C’est vraiment incroyable la façon dont certains DAF ont joué avec l’argent du contribuable pour se constituer un bon matelas financier et en même temps satisfaire une cour de courtisans et d’amis. Mais dans tout cela, c’est la facilité des opérations qui est déconcertante et l’on se demande bien si les DAF pouvaient agir isolément, c’est-à-dire sans qu’il ne soit établi une longue chaîne de complicités, de leur département ministériel jusqu’au Trésor, en passant par la Direction générale des marchés publics. Malgré leur limogeage, il en existe des DAF qui ont voulu faire passer des factures après les avoir antidatées, provoquant de nouveau la colère du président de la République.
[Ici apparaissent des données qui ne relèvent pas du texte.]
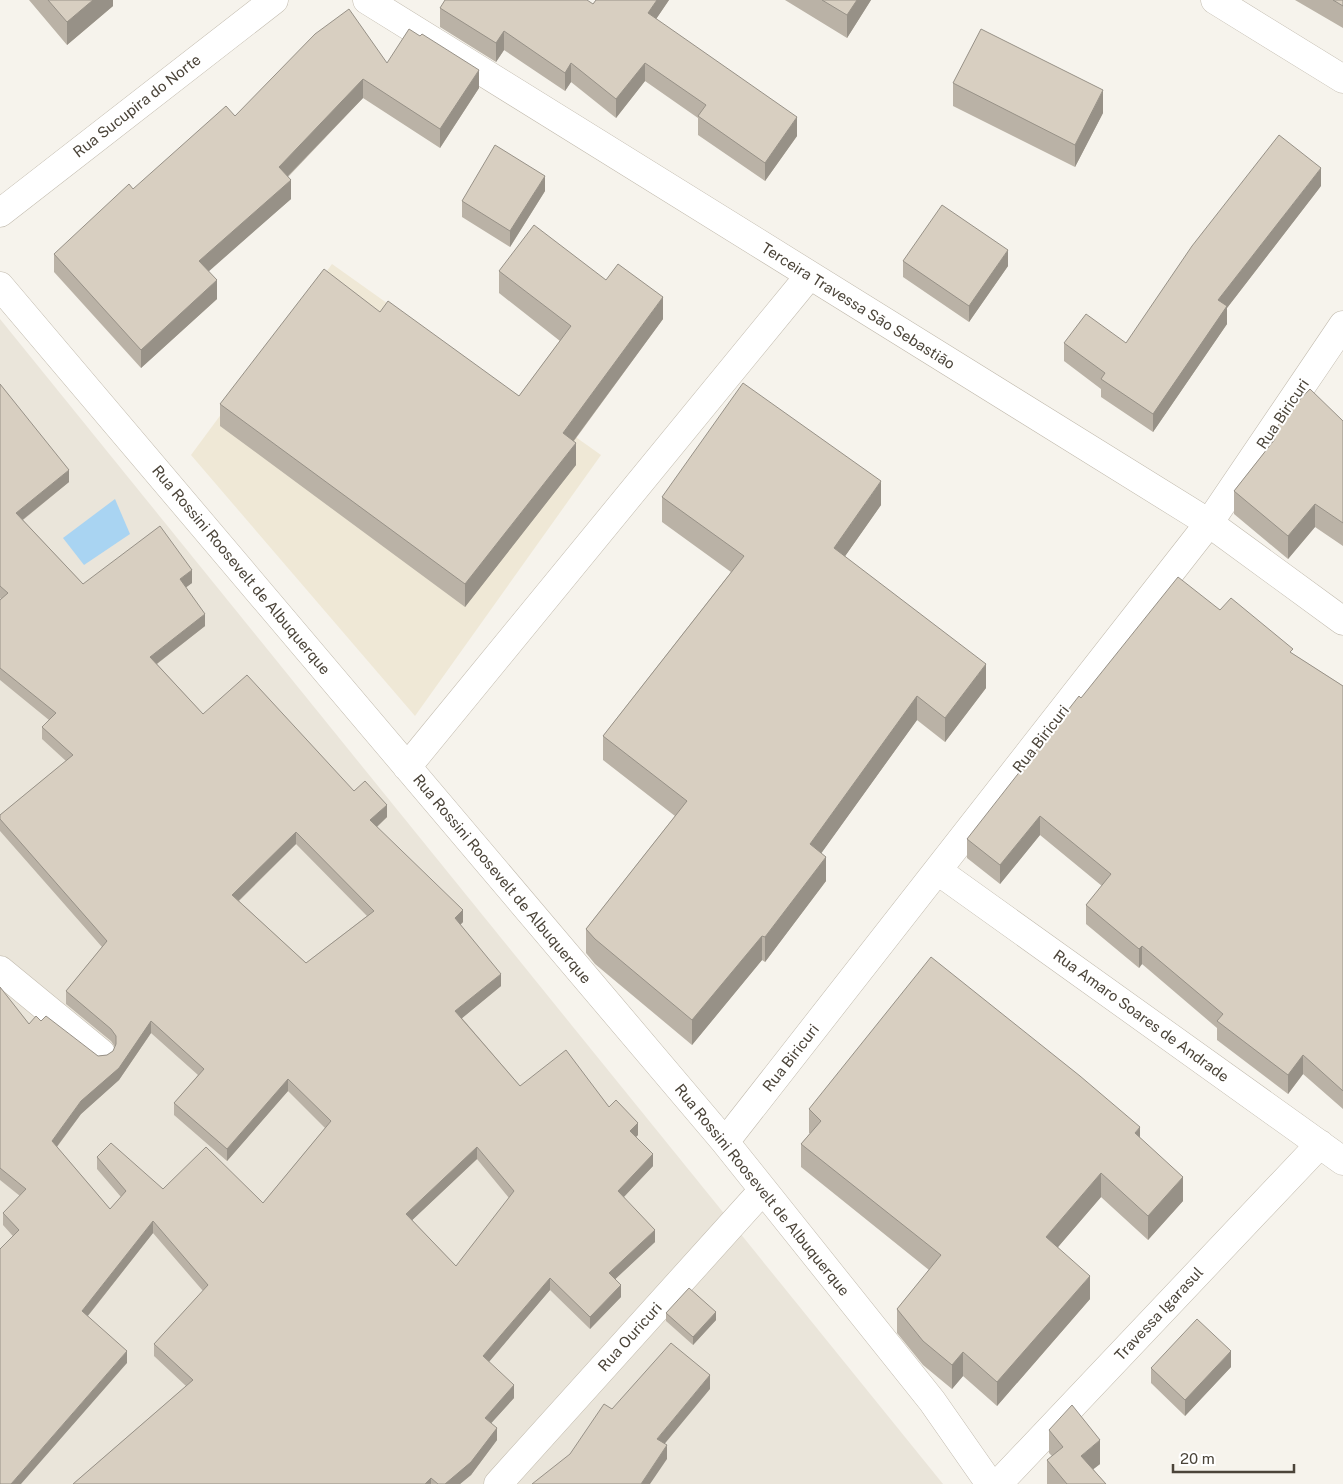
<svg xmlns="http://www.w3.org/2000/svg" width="1343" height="1484" font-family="'Public Sans',sans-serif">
  <rect width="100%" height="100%" fill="#f6f3ec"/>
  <path fill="#eae5da" d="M 0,319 L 943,1484 L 0,1484 Z"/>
  <path fill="#efe8d6" d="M 332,264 L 601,455 L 415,716 L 191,455 Z"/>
  <path fill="#a9d4f2" d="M 115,499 L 130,534 L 84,565 L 63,538 Z"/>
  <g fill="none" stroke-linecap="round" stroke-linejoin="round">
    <defs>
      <path id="minor" d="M 367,0 L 1209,523 L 1343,621
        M 1215,0 L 1343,79
        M 0,213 L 274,0
        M 0,286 L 725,1142 L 932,1401 L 990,1484
        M 407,767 L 809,276
        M 938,871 L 1343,1161
        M 0,970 L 101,1053
        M 725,1142 L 1209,523 L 1343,325
        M 498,1484 L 763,1190
        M 998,1484 L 1320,1144"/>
    </defs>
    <use href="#minor" stroke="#c2bbae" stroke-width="29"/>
    <use href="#minor" stroke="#fff" stroke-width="28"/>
  </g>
  <path fill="#bab2a6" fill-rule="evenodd" d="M 29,0 L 113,0 L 113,6 L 67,45 Z
    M 596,0 L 669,0 L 656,19 L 797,136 L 765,181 L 698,135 L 698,118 L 645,81 L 616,118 L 571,82 L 565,91 L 504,50 L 496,62 L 440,27 L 440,8 L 593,4 Z
    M 785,0 L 871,0 L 847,38 Z
    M 1295,0 L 1343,0 L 1343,28 Z
    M 387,63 L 479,88 L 440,148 L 363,98 L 288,177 L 291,199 L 208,271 L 217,299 L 141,368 L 54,272 L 54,254 L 133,189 Z
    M 953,83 L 1103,113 L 1075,167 L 953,106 Z
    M 1321,186 L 1227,308 L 1227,324 L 1153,432 L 1101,397 L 1101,389 L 1064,361 L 1064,343 L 1126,343 Z
    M 545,191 L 510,247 L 462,217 L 462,201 Z
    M 903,261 L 1008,266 L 969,322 L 903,277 Z
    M 499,271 L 606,280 L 663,319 L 574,441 L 576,465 L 465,607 L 220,426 L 220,404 L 380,312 L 519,396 L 560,341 L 499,293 Z
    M 0,384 L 69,482 L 23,520 L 83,584 L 192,583 L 185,587 L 205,626 L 157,664 L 203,714 L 354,791 L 387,817 L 377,827 L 463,922 L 460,925 L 501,986 L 462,1018 L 520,1086 L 609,1107 L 638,1135 L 636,1137 L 653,1166 L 624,1197 L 655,1242 L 615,1279 L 621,1297 L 590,1329 L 550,1290 L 488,1362 L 514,1398 L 491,1423 L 497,1440 L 471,1475 L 460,1484 L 73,1484 L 186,1386 L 154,1356 L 154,1344 L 203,1291 L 153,1233 L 88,1316 L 127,1363 L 3,1225 L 3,1213 L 20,1196 L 0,1180 L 0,987 L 29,1024 L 41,1021 L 98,1056 L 107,1055 L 113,1051 L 115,1047 L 111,1041 L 66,1004 L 66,991 L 102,947 L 0,831 L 0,815 L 66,761 L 42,739 L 42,727 L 49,720 L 0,680 L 0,600 L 1,599 L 0,598 ZM 296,844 L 367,916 L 306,963 L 239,901 ZM 151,1033 L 198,1075 L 174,1103 L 174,1115 L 227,1161 L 288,1091 L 325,1128 L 263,1203 L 163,1189 L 97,1157 L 97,1169 L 121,1197 L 110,1209 L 57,1147 L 81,1114 L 119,1080 ZM 477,1159 L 509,1198 L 456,1266 L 412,1220 Z
    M 1343,421 L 1343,546 L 1315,527 L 1288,559 L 1234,514 L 1234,491 L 1271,444 L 1271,436 Z
    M 662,497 L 881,505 L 845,556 L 986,688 L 945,742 L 917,720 L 821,853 L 826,881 L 765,962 L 762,960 L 692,1045 L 595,964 L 586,953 L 586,929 L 675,816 L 603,760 L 603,736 L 731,572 L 662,522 Z
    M 1220,610 L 1293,654 L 1343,686 L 1343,1109 L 1303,1074 L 1288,1094 L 1217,1040 L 1217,1028 L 1142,964 L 1139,968 L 1086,924 L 1086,905 L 1102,886 L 1040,835 L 1000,884 L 967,858 L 967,839 L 1081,698 Z
    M 809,1109 L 1140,1138 L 1183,1201 L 1148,1240 L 1101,1197 L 1058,1247 L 1090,1299 L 997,1406 L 963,1376 L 952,1389 L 923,1365 L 897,1333 L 897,1309 L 929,1270 L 801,1167 L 801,1144 L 810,1133 L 809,1133 Z
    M 666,1313 L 716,1320 L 693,1345 L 666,1321 Z
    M 1231,1367 L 1185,1416 L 1151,1383 L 1151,1368 Z
    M 1049,1430 L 1100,1464 L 1093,1469 L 1106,1484 L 1047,1484 L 1047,1460 L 1052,1456 L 1049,1453 Z"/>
  <path fill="#979187" d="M 93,0 L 113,0 L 113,6 L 67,45 L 67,22 Z
    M 657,0 L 669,0 L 648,31 L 648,13 Z
    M 857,0 L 871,0 L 847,38 L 847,15 Z
    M 504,31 L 504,50 L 496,62 L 496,43 Z
    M 571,63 L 571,82 L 565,91 L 565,73 Z
    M 645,63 L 645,81 L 616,118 L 616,99 Z
    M 479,70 L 479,88 L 440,148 L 440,129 Z
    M 363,79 L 363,98 L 279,185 L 279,167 Z
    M 1103,90 L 1103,113 L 1075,167 L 1075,145 Z
    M 797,117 L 797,136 L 765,181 L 765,163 Z
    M 1321,168 L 1321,186 L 1227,308 L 1227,324 L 1153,432 L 1153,414 L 1218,300 Z
    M 545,176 L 545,191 L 510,247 L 510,231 Z
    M 291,180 L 291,199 L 199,280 L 199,261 Z
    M 1008,250 L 1008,266 L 969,322 L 969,306 Z
    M 217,280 L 217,299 L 141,368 L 141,350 Z
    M 663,297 L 663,319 L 563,455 L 563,433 Z
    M 576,443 L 576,465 L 465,607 L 465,584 Z
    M 69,470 L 69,482 L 16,525 L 16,513 Z
    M 881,481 L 881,505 L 834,572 L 834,548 Z
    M 1315,504 L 1315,527 L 1288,559 L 1288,536 Z
    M 192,570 L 192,583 L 180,592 L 180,579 Z
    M 205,614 L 205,626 L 150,669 L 150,657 Z
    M 986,664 L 986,688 L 945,742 L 945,718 Z
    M 917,696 L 917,720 L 810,869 L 810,844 Z
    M 387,805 L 387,817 L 370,833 L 370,820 Z
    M 1040,816 L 1040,835 L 1000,884 L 1000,865 Z
    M 296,832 L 296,844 L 232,907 L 232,895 Z
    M 826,857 L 826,881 L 765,962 L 765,937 Z
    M 463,910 L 463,922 L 455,930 L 455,918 Z
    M 762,936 L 762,960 L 692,1045 L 692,1020 Z
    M 1142,946 L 1142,964 L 1139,968 L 1139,949 Z
    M 501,974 L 501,986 L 455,1024 L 455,1011 Z
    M 151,1021 L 151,1033 L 119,1080 L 81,1114 L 52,1153 L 52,1141 L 81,1101 Z
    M 1303,1055 L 1303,1074 L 1288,1094 L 1288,1075 Z
    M 288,1079 L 288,1091 L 227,1161 L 227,1149 Z
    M 638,1123 L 638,1135 L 630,1143 L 630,1131 Z
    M 1140,1127 L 1140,1151 L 1135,1133 Z
    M 477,1147 L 477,1159 L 406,1226 L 406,1214 Z
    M 653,1154 L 653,1166 L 618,1203 L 618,1191 Z
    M 1101,1173 L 1101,1197 L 1046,1261 L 1046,1237 Z
    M 1183,1177 L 1183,1201 L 1148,1240 L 1148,1216 Z
    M 153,1221 L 153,1233 L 82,1323 L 82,1311 Z
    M 655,1230 L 655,1242 L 609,1285 L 609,1273 Z
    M 1090,1276 L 1090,1299 L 997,1406 L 997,1382 Z
    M 550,1278 L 550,1290 L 483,1369 L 483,1356 Z
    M 621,1285 L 621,1297 L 590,1329 L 590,1317 Z
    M 716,1312 L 716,1320 L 693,1345 L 693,1337 Z
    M 127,1351 L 127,1363 L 21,1484 L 11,1484 Z
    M 1231,1351 L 1231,1367 L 1185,1416 L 1185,1400 Z
    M 963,1352 L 963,1376 L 952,1389 L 952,1365 Z
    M 710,1375 L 710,1389 L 657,1453 L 657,1439 Z
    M 514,1385 L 514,1398 L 485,1430 L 485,1418 Z
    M 497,1428 L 497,1440 L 471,1475 L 460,1484 L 445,1484 Z
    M 1100,1440 L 1100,1464 L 1081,1479 L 1081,1456 Z
    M 667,1445 L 667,1459 L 650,1484 L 641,1484 Z
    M 431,1478 L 431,1484 L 425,1484 Z"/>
  <path fill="#d8cfc1" stroke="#979187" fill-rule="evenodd" d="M 48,0 L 93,0 L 67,22 Z
    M 445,0 L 587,0 L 593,4 L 596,0 L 657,0 L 648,13 L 797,117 L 765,163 L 698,116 L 706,105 L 645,63 L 616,99 L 571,63 L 565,73 L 504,31 L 496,43 L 440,8 Z
    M 822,0 L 857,0 L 847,15 Z
    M 1333,0 L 1343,0 L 1343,6 Z
    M 349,9 L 387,63 L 409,29 L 420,36 L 422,34 L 479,70 L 440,129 L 363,79 L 279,167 L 291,180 L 199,261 L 217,280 L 141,350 L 54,254 L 129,184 L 133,189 L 226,106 L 235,116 L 315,34 Z
    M 981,29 L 1103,90 L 1075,145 L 953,83 Z
    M 1279,135 L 1321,168 L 1218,300 L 1227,306 L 1153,414 L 1101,379 L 1105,373 L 1064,343 L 1086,314 L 1126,343 L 1192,246 Z
    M 495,145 L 545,176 L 510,231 L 462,201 Z
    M 942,205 L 1008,250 L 969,306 L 903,261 Z
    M 534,225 L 606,280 L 618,264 L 663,297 L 563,433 L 576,443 L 465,584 L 220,404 L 324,269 L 380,312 L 388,301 L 519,396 L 571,326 L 499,271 Z
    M 743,383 L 881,481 L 834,548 L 986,664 L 945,718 L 917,696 L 810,844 L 826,857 L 765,937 L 762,936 L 692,1020 L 595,939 L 586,929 L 687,801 L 603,736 L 744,556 L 662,497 Z
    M 0,384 L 69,470 L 16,513 L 83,584 L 160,526 L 192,570 L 180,579 L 205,614 L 150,657 L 203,714 L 247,675 L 354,791 L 365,781 L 387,805 L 370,820 L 463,910 L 455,918 L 501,974 L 455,1011 L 520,1086 L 566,1050 L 609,1107 L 616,1100 L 638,1123 L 630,1131 L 653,1154 L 618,1191 L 655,1230 L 609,1273 L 621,1285 L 590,1317 L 550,1278 L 483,1356 L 514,1385 L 485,1418 L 497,1428 L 471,1462 L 445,1484 L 438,1484 L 431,1478 L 425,1484 L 73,1484 L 193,1380 L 154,1344 L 208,1285 L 153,1221 L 82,1311 L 127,1351 L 11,1484 L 0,1484 L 0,1249 L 19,1230 L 3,1213 L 26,1189 L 0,1168 L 0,987 L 29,1024 L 36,1016 L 41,1021 L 46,1016 L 98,1056 L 107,1055 L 113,1051 L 116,1044 L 116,1036 L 111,1029 L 66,991 L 107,941 L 0,819 L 0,815 L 73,755 L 42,727 L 56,713 L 0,668 L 0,600 L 8,593 L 0,586 ZM 296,832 L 374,911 L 306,963 L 232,895 ZM 151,1021 L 204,1069 L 174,1103 L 227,1149 L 288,1079 L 331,1121 L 263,1203 L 206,1147 L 163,1189 L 111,1143 L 97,1157 L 126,1191 L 110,1209 L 52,1141 L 81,1101 L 119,1068 ZM 477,1147 L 514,1191 L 456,1266 L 406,1214 Z
    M 1310,389 L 1343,421 L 1343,523 L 1315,504 L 1288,536 L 1234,491 L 1275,439 L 1271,436 L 1285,415 Z
    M 1178,577 L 1220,610 L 1231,598 L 1293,649 L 1290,652 L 1343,686 L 1343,1091 L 1303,1055 L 1288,1075 L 1217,1021 L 1223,1014 L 1142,946 L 1139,949 L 1086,905 L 1111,874 L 1040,816 L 1000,865 L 967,839 L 1079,696 L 1081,698 Z
    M 931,957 L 1080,1076 L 1140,1127 L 1135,1133 L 1183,1177 L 1148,1216 L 1101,1173 L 1046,1237 L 1090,1276 L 997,1382 L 963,1352 L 952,1365 L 923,1341 L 897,1309 L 941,1255 L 801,1144 L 821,1121 L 809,1109 Z
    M 689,1288 L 716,1312 L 693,1337 L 666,1313 Z
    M 1197,1319 L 1231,1351 L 1185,1400 L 1151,1368 Z
    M 671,1343 L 710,1375 L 657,1439 L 667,1445 L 641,1484 L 532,1484 L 570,1454 L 604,1404 L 612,1409 Z
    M 1072,1405 L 1100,1440 L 1081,1456 L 1106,1484 L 1067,1484 L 1047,1460 L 1063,1447 L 1049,1430 Z"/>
  <g text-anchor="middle" stroke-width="4" stroke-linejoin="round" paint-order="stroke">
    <g font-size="15" fill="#4b4439" stroke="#fff">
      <text transform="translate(137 106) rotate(-38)" y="5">Rua Sucupira do Norte</text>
      <text transform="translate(858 306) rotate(32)" y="5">Terceira Travessa São Sebastião</text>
      <text transform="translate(1283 414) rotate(-56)" y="5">Rua Biricuri</text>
      <text transform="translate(241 570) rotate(50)" y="5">Rua Rossini Roosevelt de Albuquerque</text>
      <text transform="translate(1041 739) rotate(-52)" y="5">Rua Biricuri</text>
      <text transform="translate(502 879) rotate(50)" y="5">Rua Rossini Roosevelt de Albuquerque</text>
      <text transform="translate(1141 1016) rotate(36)" y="5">Rua Amaro Soares de Andrade</text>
      <text transform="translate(791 1058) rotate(-52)" y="5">Rua Biricuri</text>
      <text transform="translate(762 1190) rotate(51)" y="5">Rua Rossini Roosevelt de Albuquerque</text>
      <text transform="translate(1159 1314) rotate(-47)" y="5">Travessa Igarasul</text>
      <text transform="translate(630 1337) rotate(-48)" y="5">Rua Ouricuri</text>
    </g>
  </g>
  <path d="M1173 1464v8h121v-8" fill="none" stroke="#4b4439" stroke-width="2.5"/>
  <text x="1180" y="1464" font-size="15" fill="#4b4439" stroke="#ffffff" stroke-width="4" paint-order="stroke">20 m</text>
</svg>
Tard vaut mieux que jamais a-t-on coutume de dire. Cette maxime peut être évoquée pour venir au secours d’ATT qui a bien réagi sur le tard car les pratiques peu orthodoxes des DAF sont un secret de polichinelle. A plusieurs reprises des services de contrôle et de vérification ont mentionné des manquements graves à la gestion financière des deniers publics commis par des DAF. Ces derniers n’ont jamais été inquiétés.
Rappelons qu’au titre de la gestion 2005 – 2006, un DAF avait effectué une double imputation de dépenses pour un séminaire pour un montant de plus de 41 millions FCFA. En plus, il ne parvenait pas à justifier des dépenses effectuées à hauteur de 100 millions FCFA. De janvier 2004 à décembre 2005, un autre DAF s’est permis de faire attribuer un marché au plus disant, provoquant ainsi un manque à gagner de plus de 13 millions FCFA, sans compter un non appel à la concurrence pour des dépenses de 99.423.703 FCFA. Mais ces sommes ne représentent rien, comparées aux 2.519.095.834 FCFA de frais frauduleux constatés par un service de contrôle dans les écritures comptables d’un DAF qui a été aussi épinglé pour plus de 4 milliards FCFA au titre de la mauvaise gestion. Que dire aussi des 335.797.655 FCFA prétendument dépensés par un DAF d’un autre département ministériel pour l’entretien et la réparation de véhicules ?
A côté de ces pratiques déjà constatées par des corps assermentés de contrôle et dont les dossiers y relatifs sont perdus dans les méandres de l’administration et la justice, on peut citer d’autres, plus récents, comme les travaux concernant un grand ouvrage de protection et d’amélioration de l’environnement, dans le District de Bamako, où des incohérences ont été relevées sur ce marché qui avoisine les 2 milliards FCFA. On peut en dire autant d’équipements payés au profit du secteur énergétique. Du matériel de seconde main, amorti, facturé à plusieurs milliards de FCFA.
Signalons qu’un DAF s’est particulièrement distingué par son audace, fruit de son inamovibilité. Il a osé, pour “dépanner” un de ses amis qui risquait de voir sa maison saisie par une banque de la place, faire débloquer une trentaine de millions FCFA au Trésor public, au détour du règlement d’une fausse facture. Une pratique régulière chez des DAF pour répondre aux sollicitations des amis et courtisans. Mais comment est-ce possible sans une complicité d’autres agents de l’administration comme les Secrétaires généraux et éventuellement des relais au niveau du Trésor public? Le DAF en question inscrivait dans ses prévisions, chaque année, plus de 100 millions FCFA pour la réalisation d’études concernant la construction d’un bâtiment de son ministère sur un terrain acquis à l’ACI 2000. Naturellement, c’était pour engloutir les crédits sans réaliser l’objet de leur allocation, alors que la même prévision revenait chaque année.
Ce même DAF avait fait l’objet d’un contrôle l’année dernière et les limiers avaient conclu à un manque à gagner de 1.661.876.319 FCFA à son niveau. Sans compter une augmentation régulière et injustifiée de produits livrés chaque année à son ministère, occasionnant une surfacturation à hauteur de 159.258.650 FCFA. S’y ajoute un marché réglé à plus de 106.974.500 FCFA de sa valeur réelle.
Mais malgré leur limogeage, des DAF ont refusé d’obtempérer, en essayant de faire passer, pour règlement, des factures antidatées par rapport au jour de leur limogeage. Cette information, ayant fini de faire le tour de l’administration, a mis certains Secrétaires généraux et cadres de Cabinets dans le collimateur du président de la République. D’autres limogeages sont, d’ores et déjà, en vue.